Oggi come oggi, siamo bombardati da immagini e slogan pubblicitari e non, online, via tv, e non solo: la comunicazione persuasiva comunque è diventata molto più sottile ed è un’arte che ogni comunicatore e pubblicitario deve conoscere bene. In un contesto dove le persone subiscono dai 300 ai 3mila messaggi pubblicitari al giorno, per inviare un certo messaggio e condizionare le scelte bisogna avere scaltrezza e usare le armi della psicologia. La comunicazione persuasiva quindi gioca un ruolo fondamentale anche e soprattutto in uno degli strumenti che usiamo di più ogni giorno, per il lavoro e il tempo libero: il web. 

Come si usa la comunicazione persuasiva sul web 

Internet è uno strumento del quale non possiamo praticamente fare a meno, e la vita di tutti i giorni ce lo dimostra. Ma in concreto, quali sono le tecniche di utilizzo della comunicazione persuasiva nel web? In che modo è possibile orientare, influenzare le decisioni dei consumatori, clienti e degli utenti in generale per mezzo dello strumento del web? Ecco alcune tecniche di comunicazione persuasiva che ogni operatore può usare su internet. 

  1. L’ottimizzazione. Ottimizzare un testo per il web è una delle chiavi della comunicazione persuasiva su internet, ed il motivo è semplice: la nostra attenzione è limitata, circoscritta, e per catturarla al meglio bisogna saper scrivere nel modo giusto.
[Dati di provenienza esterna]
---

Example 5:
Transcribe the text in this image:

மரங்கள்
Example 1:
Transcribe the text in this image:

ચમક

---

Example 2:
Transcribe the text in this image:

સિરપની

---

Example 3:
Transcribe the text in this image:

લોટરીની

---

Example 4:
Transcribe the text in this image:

Il testo della comunicazione persuasiva è breve, fatto di frasi corte, con paragrafi che sono ben distanziati e con le parole chiave messe opportunamente in risalto, in grassetto.
    Le informazioni più rilevanti del testo sono sempre messe in entrata, per catturare subito l’attenzione. Pensate a quanto è importante: ogni utente che scorre il mondo dei social ha pochi secondi da dedicare ad ogni informazione, catturare subito la sua informazione è necessario. Si usano anche immagini o video, o comunque degli accattivanti elementi grafici in grado di colpire subito il destinatario ed il target destinato. 
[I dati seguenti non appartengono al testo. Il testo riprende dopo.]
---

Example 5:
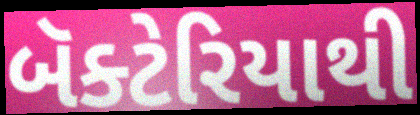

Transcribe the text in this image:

બૅક્ટેરિયાથી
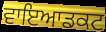
ਵਾਇਆਡਕਟ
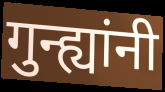
गुन्ह्यांनी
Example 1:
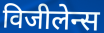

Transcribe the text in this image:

विजीलेन्स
  2. Un marketing emozionale. Il modo più sicuro per fare bene comunicazione persuasiva è cercare di parlare al cuore ed alle emozioni, più che alla testa. Se il pubblico è giovane, allora il marketing emozionale è quello che si fa ricordare meglio e che cattura meglio l’attenzione. In altri casi invece è bene puntare ad un messaggio più razionale: tutto dipende dal target, e ruota attorno ad esso.
  3. Scegliere i comunicatori giusti. Nella comunicazione, si parla di medium e messaggio per cercare di esplicitare la chiave della comunicazione persuasiva: il messaggio o strumento che si lancia deve essere adeguato al proprio target. Non si può pensare di comunicare allo stesso modo rivolgendosi a dei 14enni, a degli studenti universitari o a persone di mezza età. 
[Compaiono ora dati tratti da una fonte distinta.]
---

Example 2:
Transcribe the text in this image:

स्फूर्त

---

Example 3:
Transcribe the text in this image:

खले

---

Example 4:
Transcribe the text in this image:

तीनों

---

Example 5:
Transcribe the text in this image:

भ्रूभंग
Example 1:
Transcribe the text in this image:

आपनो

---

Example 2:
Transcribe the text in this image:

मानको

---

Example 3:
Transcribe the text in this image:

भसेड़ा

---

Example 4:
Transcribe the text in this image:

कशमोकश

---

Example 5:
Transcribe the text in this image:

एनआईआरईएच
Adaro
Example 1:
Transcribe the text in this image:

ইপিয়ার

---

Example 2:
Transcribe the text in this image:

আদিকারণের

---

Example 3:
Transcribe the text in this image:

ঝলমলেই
  4. Usare il tu… o il noi. Usare la seconda persona singolare permette di far sì che chi legge si senta subito chiamato in causa: attira la sua attenzione e lo coinvolge. Senza dimenticare la classica call to action: ‘Vieni a trovarci!’ oppure ‘Segui la nostra pagina!’ o ancora ‘Clicca qui per ottenere subito il tuo buono sconto’ e via dicendo.